Task instructions. From the records below, output exactly the lines starting at the line with "nose: (537, 119)" and ending at the line with "left knee: (122, 232)", both of them included, but no pictures.

Dataset records:
- - - - - - -
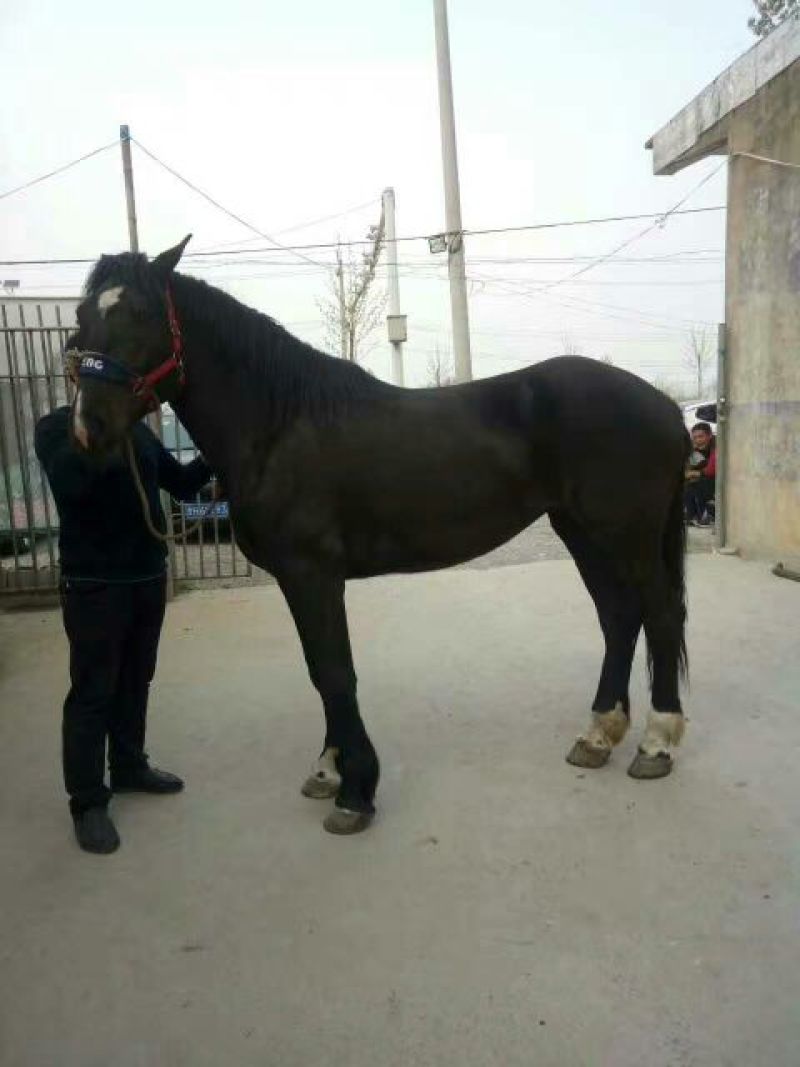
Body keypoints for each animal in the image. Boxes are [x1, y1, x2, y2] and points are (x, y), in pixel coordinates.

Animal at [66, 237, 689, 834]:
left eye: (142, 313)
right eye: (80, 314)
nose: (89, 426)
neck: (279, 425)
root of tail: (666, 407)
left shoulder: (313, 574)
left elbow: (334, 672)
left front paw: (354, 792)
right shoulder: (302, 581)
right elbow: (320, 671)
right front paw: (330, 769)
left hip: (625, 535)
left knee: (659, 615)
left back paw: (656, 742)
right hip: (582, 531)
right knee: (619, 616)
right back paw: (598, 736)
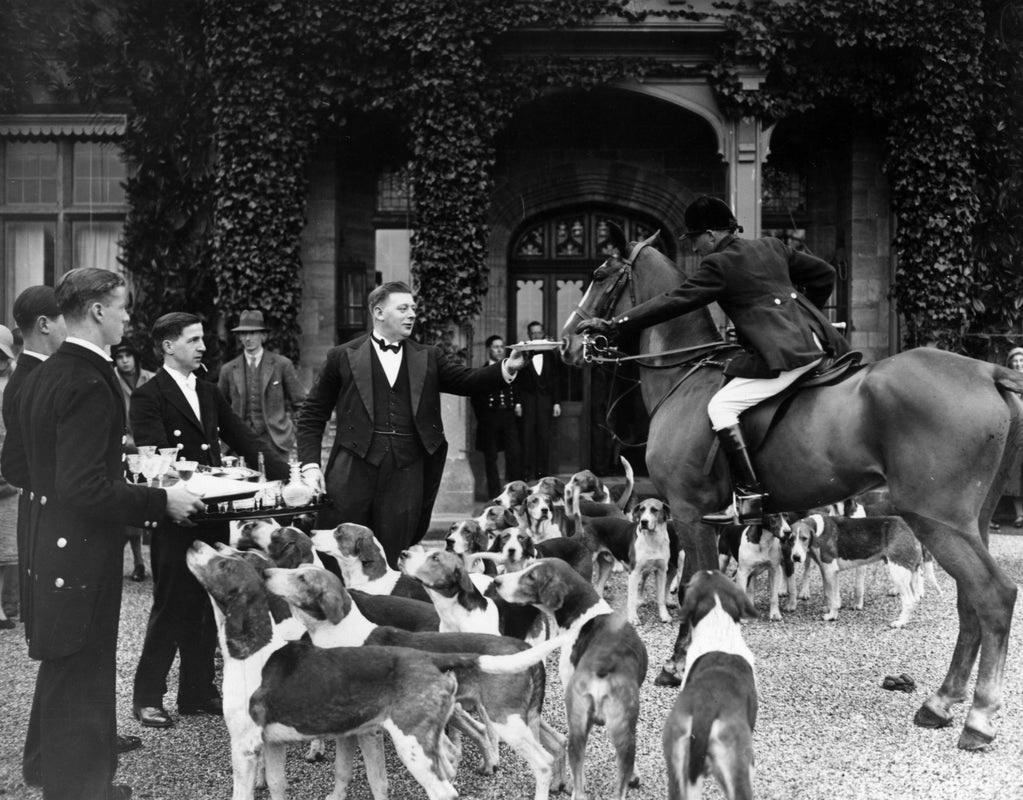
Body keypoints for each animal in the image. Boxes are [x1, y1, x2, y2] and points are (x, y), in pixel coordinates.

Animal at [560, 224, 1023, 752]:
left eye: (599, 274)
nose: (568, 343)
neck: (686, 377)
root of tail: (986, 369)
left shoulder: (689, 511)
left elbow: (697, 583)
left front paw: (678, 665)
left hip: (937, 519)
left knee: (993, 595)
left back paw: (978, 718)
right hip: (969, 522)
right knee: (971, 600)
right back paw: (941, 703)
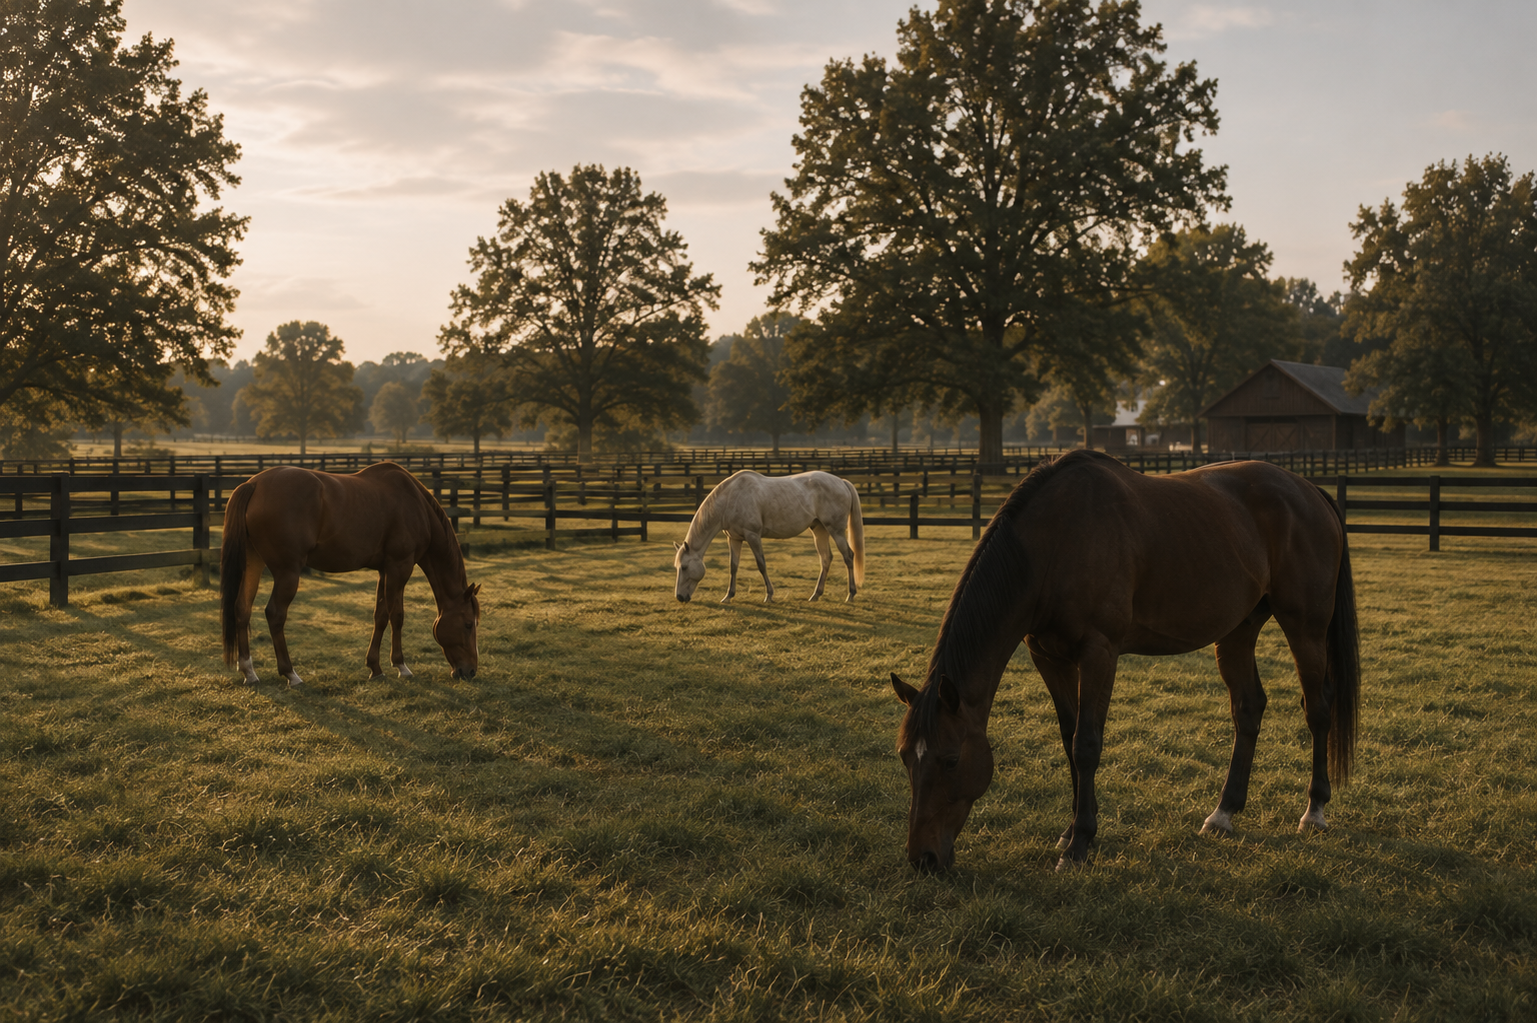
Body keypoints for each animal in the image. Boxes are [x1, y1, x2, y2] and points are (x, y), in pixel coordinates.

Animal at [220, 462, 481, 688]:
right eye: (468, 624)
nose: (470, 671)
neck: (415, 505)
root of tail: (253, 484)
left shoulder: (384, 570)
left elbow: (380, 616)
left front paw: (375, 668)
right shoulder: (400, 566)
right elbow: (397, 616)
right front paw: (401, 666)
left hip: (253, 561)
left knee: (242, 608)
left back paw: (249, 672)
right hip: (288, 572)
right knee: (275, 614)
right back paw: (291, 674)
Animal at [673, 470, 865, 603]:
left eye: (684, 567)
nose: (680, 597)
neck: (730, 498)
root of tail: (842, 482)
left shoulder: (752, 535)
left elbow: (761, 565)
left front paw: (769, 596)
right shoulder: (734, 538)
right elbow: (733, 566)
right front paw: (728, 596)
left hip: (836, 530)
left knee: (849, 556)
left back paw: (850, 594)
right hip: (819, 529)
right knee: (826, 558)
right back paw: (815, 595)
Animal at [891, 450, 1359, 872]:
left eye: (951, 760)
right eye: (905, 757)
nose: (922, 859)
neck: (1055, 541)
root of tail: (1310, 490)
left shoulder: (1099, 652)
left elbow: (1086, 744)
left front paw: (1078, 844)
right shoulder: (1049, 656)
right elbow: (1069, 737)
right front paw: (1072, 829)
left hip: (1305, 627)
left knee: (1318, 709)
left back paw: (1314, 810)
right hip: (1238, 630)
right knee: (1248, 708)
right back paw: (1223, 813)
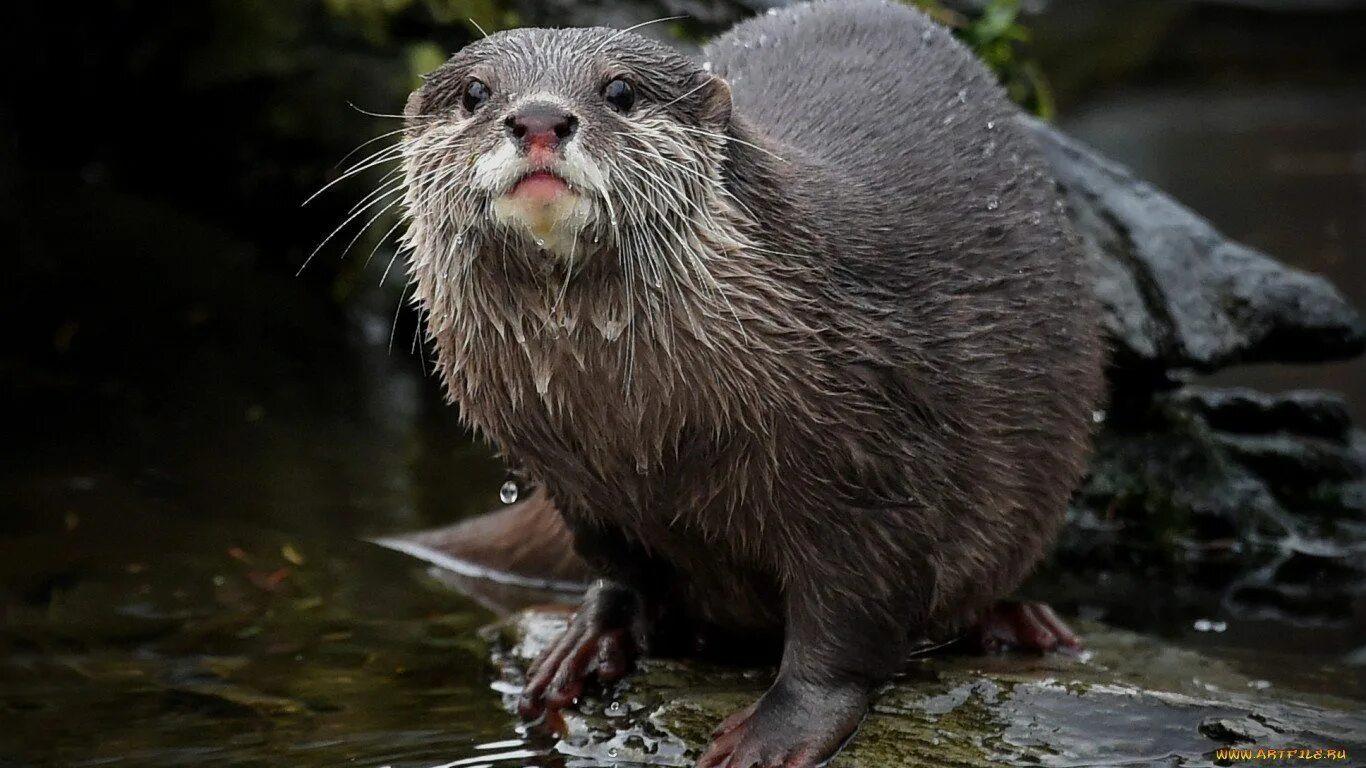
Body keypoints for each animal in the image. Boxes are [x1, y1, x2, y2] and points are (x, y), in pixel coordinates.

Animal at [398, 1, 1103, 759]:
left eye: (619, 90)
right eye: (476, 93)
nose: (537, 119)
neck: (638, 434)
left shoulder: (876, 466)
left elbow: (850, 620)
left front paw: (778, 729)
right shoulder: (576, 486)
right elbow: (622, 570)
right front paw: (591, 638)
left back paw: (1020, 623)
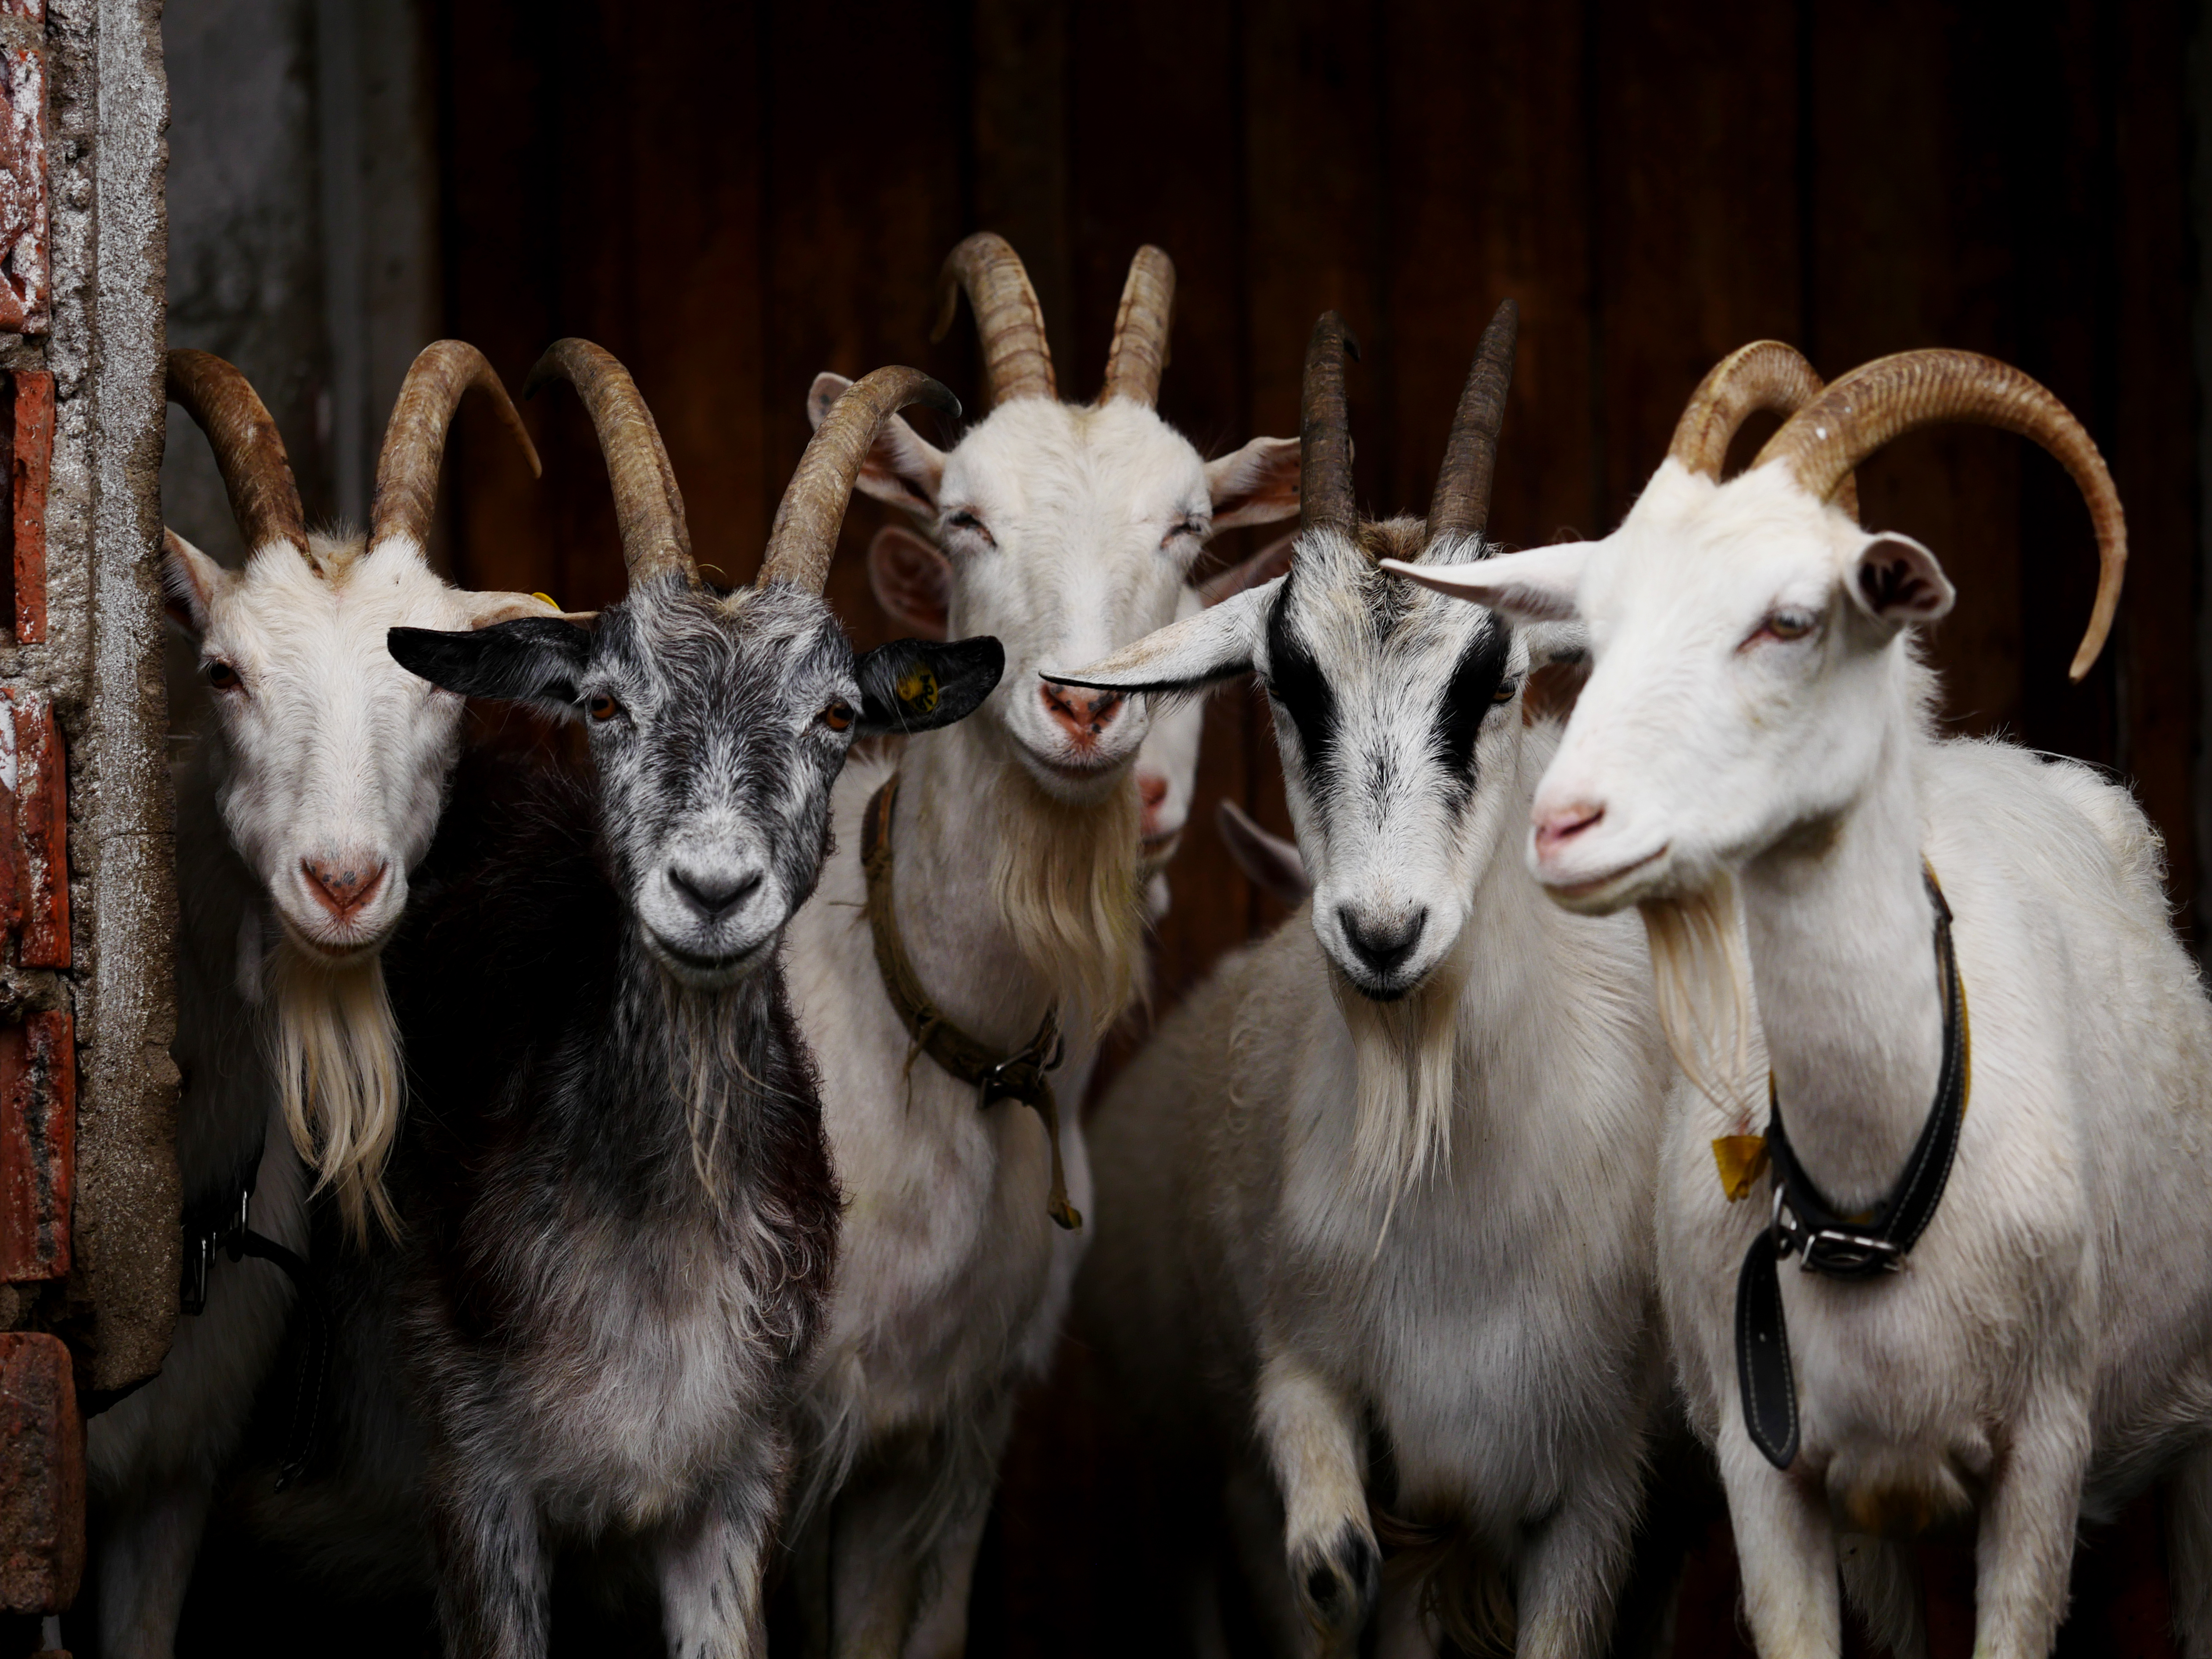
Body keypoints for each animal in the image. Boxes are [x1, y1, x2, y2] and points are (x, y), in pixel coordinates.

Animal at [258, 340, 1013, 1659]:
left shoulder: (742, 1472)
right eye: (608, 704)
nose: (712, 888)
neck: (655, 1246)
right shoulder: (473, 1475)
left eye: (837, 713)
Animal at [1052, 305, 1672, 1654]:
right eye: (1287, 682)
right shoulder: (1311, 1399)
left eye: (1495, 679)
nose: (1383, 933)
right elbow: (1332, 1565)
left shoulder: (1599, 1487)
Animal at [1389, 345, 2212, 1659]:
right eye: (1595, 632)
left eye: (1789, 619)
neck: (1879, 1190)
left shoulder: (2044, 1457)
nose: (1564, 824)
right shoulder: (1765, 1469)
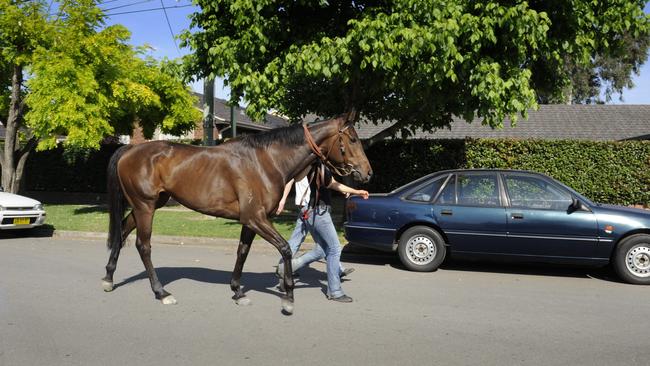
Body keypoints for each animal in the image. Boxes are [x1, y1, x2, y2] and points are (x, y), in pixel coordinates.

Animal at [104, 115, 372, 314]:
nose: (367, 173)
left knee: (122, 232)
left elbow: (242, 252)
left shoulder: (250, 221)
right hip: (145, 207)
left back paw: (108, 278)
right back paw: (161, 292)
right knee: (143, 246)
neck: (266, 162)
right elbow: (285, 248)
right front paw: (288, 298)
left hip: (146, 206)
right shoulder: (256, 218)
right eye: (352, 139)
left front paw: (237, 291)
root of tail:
- - - - - - -
Solution to this exercise.
nose: (537, 119)
neck: (638, 434)
left shoulder: (876, 466)
left elbow: (850, 620)
left front paw: (778, 729)
right shoulder: (576, 486)
right elbow: (622, 570)
right front paw: (591, 638)
left back paw: (1020, 623)
Body keypoints for each animal in the image. Boxes are [x1, y1, x2, y2] and points are (x, y), in pixel coordinates.

Animal at [258, 340, 1013, 1659]:
left shoulder: (742, 1472)
right eye: (608, 704)
nose: (712, 888)
neck: (655, 1246)
right shoulder: (473, 1475)
left eye: (837, 713)
Animal at [1052, 305, 1672, 1654]:
right eye: (1287, 682)
right shoulder: (1311, 1399)
left eye: (1495, 679)
nose: (1383, 933)
right elbow: (1332, 1565)
left shoulder: (1599, 1487)
Animal at [1389, 345, 2212, 1659]:
right eye: (1595, 632)
left eye: (1789, 619)
neck: (1879, 1190)
left shoulder: (2044, 1457)
nose: (1564, 824)
right shoulder: (1765, 1469)
Body keypoints for each animal in the image. Boxes are [x1, y1, x2, y2] and points are (x, y), in pixel coordinates.

Animal at [104, 115, 372, 314]:
nose: (367, 173)
left knee: (122, 232)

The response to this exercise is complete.